Gradle 3.2-rc-1 is now available for testing

Gradle 3.2 RC1 is now available for testing

It’s a relatively quiet release this time around, but there are still plenty of reasons to upgrade.

Perhaps the most significant improvements are in the incremental build support, which now has better up-to-date checking for Java compilation, copying, and archiving. You can also have Gradle treat any task input as a classpath with the new @Classpath annotation.

Users of Gradle’s native build support gain an important tool in this release. Many of you will be familiar with the buildDependents task for classic multi-project builds. This is now available in native builds as well via new assembleDependents and buildDependents tasks. These are incredibly useful for determining whether your changes have adversely impacted anything that depends on them.

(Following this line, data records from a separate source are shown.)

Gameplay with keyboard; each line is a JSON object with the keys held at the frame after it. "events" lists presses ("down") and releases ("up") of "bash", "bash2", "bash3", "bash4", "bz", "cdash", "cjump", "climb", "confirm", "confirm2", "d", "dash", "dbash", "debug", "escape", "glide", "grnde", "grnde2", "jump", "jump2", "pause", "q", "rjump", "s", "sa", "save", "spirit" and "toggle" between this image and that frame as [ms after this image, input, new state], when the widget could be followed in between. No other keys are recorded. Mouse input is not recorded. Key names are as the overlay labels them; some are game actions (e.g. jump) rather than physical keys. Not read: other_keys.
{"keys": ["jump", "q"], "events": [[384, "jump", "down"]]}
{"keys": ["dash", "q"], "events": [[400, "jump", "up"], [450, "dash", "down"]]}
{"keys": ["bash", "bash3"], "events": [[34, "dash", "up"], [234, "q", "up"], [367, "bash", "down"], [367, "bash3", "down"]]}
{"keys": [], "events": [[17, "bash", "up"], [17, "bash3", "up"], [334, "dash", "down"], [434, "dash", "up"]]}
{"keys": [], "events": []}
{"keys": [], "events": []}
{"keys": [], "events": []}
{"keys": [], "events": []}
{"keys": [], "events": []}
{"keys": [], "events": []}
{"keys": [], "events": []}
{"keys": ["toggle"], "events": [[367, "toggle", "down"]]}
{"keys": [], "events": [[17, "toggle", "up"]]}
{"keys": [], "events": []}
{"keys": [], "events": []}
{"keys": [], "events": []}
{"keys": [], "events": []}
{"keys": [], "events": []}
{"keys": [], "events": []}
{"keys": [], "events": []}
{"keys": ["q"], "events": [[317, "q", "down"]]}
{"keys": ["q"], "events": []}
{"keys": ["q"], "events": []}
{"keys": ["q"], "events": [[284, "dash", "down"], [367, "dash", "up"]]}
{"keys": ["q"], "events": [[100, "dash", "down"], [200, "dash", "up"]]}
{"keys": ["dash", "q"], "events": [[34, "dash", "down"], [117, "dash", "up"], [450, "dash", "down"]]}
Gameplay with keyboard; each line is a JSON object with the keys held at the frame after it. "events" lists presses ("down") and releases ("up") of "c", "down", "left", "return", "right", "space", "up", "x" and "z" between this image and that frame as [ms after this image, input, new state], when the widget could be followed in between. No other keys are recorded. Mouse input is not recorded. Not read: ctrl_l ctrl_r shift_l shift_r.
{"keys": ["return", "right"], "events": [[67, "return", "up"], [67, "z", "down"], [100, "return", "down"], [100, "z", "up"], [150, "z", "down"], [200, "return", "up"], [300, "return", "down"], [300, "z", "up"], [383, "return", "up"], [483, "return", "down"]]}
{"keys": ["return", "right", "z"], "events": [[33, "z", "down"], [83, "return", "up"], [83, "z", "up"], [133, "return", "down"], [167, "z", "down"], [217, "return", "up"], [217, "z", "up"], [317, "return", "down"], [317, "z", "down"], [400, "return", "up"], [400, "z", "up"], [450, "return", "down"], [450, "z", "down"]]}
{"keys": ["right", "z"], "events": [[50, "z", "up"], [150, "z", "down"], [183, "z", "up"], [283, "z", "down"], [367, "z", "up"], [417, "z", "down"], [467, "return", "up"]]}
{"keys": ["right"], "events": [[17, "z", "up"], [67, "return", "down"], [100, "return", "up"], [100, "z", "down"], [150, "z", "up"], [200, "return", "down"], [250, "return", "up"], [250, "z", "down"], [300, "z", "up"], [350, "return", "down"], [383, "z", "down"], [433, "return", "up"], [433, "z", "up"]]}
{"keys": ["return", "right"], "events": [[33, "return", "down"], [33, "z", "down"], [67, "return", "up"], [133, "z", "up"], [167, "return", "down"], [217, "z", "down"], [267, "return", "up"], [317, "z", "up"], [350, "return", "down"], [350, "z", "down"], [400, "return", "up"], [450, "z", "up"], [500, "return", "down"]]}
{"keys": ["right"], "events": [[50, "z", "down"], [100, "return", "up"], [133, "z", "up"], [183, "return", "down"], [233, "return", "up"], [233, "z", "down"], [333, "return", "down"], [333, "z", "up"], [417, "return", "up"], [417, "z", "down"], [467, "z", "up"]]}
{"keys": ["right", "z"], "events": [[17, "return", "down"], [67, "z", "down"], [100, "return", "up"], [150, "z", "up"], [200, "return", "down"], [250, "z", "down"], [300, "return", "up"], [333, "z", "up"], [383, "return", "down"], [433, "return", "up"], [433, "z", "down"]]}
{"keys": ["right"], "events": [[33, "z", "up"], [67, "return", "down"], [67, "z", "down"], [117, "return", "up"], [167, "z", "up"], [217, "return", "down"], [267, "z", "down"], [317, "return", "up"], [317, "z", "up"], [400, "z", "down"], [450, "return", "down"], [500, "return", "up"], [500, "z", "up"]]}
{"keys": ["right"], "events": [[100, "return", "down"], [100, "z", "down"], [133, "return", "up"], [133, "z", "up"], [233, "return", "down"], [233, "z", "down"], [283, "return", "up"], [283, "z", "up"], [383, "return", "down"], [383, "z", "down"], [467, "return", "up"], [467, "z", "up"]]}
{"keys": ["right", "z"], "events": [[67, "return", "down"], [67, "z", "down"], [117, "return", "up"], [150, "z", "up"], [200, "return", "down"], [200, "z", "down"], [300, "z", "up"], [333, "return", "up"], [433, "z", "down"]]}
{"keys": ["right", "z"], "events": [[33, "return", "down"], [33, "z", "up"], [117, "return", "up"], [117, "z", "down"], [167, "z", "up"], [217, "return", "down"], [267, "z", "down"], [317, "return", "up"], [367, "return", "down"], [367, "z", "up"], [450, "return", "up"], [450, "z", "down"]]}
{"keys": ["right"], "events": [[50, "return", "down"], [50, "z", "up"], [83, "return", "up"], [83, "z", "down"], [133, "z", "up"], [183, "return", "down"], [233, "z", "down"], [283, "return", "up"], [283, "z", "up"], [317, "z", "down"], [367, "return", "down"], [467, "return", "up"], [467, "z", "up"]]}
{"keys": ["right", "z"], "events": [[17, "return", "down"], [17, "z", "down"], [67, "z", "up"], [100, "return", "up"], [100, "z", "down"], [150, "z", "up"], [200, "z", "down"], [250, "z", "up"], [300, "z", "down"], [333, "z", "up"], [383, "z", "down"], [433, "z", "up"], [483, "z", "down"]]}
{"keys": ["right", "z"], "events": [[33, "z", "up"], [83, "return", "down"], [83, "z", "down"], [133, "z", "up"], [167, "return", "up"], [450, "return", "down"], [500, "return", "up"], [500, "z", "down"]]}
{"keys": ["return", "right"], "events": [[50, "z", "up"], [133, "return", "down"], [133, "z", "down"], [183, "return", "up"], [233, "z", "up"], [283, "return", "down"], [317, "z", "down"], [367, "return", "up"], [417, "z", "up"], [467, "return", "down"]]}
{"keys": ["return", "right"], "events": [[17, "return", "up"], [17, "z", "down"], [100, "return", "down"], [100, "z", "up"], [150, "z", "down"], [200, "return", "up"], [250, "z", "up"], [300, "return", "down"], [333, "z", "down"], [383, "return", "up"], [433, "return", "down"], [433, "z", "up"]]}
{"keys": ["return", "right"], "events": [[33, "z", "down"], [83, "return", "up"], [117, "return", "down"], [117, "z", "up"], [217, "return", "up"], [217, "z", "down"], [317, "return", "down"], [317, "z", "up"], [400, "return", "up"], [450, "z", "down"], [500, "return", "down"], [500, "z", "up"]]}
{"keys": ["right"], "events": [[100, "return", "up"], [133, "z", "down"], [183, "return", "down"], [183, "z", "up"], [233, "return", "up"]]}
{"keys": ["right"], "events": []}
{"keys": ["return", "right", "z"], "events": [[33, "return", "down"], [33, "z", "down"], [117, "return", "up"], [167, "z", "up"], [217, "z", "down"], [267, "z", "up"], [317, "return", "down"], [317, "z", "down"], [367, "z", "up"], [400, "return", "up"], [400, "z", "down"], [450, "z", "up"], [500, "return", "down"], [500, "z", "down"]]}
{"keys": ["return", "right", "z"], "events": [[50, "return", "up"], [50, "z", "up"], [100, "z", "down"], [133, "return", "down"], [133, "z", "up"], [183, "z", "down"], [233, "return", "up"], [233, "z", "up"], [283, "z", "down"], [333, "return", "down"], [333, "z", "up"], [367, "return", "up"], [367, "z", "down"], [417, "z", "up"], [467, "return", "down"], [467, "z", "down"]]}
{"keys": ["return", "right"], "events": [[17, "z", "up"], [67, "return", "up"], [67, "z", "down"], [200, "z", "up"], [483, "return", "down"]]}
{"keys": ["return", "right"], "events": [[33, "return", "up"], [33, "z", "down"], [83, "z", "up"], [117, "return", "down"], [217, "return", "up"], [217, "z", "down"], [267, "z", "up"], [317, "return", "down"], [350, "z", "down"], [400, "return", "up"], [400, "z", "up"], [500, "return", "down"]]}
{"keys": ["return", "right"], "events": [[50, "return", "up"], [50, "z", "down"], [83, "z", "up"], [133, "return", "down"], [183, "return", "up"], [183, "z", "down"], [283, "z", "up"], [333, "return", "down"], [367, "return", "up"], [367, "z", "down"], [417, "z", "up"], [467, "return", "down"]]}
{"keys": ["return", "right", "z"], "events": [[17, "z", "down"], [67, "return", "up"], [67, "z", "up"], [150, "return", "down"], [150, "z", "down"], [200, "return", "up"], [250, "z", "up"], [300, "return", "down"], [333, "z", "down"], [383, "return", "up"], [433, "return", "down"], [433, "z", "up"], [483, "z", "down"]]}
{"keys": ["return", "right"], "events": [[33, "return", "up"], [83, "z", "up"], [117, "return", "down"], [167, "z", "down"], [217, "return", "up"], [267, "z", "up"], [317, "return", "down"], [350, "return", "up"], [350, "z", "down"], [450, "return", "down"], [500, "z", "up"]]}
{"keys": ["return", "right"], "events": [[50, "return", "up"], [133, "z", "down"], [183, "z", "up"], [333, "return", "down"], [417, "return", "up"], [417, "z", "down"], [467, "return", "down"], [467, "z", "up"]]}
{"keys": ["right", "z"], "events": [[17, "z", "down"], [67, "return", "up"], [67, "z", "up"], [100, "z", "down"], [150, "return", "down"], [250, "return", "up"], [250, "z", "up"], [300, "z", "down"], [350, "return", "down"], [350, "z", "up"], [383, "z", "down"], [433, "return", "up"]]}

If you use an IDE and have a lot of dependencies in your build—particular dynamic ones—you may have experienced long import times. The underlying issue has been fixed in this release, resulting in significantly improved import times. One example enterprise build showed a 100-fold improvement!

Our users trialling the Kotlin build script support will be glad to hear that progress continues apace with support for multi-project builds. And it’s easier to try this feature on Windows now that a bug in compiling scripts on that platform has been fixed.

The last change we want to bring to your attention has been a long time coming and will affect a large number of builds: the shortcut syntax for declaring tasks (via <<) has now been deprecated. The eagle-eyed among you will notice that the user guide examples have been updated to use doLast() and we strongly recommend that you follow suit. This feature will be removed in Gradle 5.0! See the deprecations section of the release notes for more details.

Check the 3.2 RC1 release notes for more information. If no regressions are reported, a final release will typically follow in the next week.

Upgrade Instructions

Switch your build to use Gradle 3.2 RC1 quickly by updating your wrapper properties:

./gradlew wrapper --gradle-version=3.2-rc-1

Standalone downloads are available at https://gradle.org/release-candidate.

Reporting Problems

If you find a problem with Gradle 3.2 RC1, please file a bug on GitHub Issues adhering to our issue guidelines. If you’re not sure you’re encountering a bug, please use the forum.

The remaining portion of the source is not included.